Abundant vasculature with increased permeability is a prominent histological feature of Kaposi's sarcoma (KS), a multifocal, cytokine-regulated tumor. Here we report on the role of vascular endothelial growth factor (VEGF) in AIDS-KS angiogenesis and vascular permeability. We demonstrate that different cytokines, which were previously shown to be active in KS development, modulate VEGF expression in KS spindle cells and cooperate with VEGF on the functional level. Northern blot analysis as well as studies on single cells using in situ hybridization revealed that VEGF expression in cultivated AIDS-KS spindle cells is up-regulated by platelet-derived growth factor-B and interleukin-1 beta.

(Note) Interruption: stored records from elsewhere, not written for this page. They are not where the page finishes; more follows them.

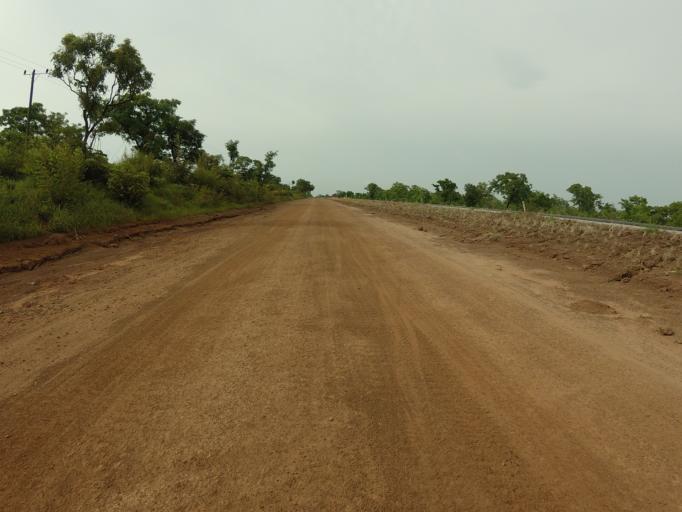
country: GH
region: Northern
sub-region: Yendi
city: Yendi
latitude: 9.6498
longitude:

Western blot and enzyme-linked immunosorbent assay analysis of cell culture supernatants demonstrated that the VEGF protein is secreted by stimulated AIDS-KS spindle cells in sufficiently high amounts to activate proliferation of human dermal microvascular endothelial cells. Basic fibroblast growth factor did not increase VEGF expression but acted synergistically with VEGF in the induction of angiogenic KS-like lesions in a mouse model in vivo. Angiogenesis and cellularity of KS-like lesions were clearly increased when both factors were injected simultaneously into the flanks of mice, compared with separate injection of each factor. A comparable angiogenic reaction as obtained by simultaneous injection of basic fibroblast growth factor and VEGF was observed when cell culture supernatants of AIDS-KS spindle cells were used for these experiments. Finally, analysis of primary human AIDS-KS lesions revealed that high amounts of VEGF mRNA and protein were present in KS spindle cells in vivo. These data provide evidence that VEGF, in concert with platelet-derived growth factor-B, interleukin-1 beta, and basic fibroblast growth factor, is a key mediator of angiogenesis and vascular permeability in KS lesions in vivo.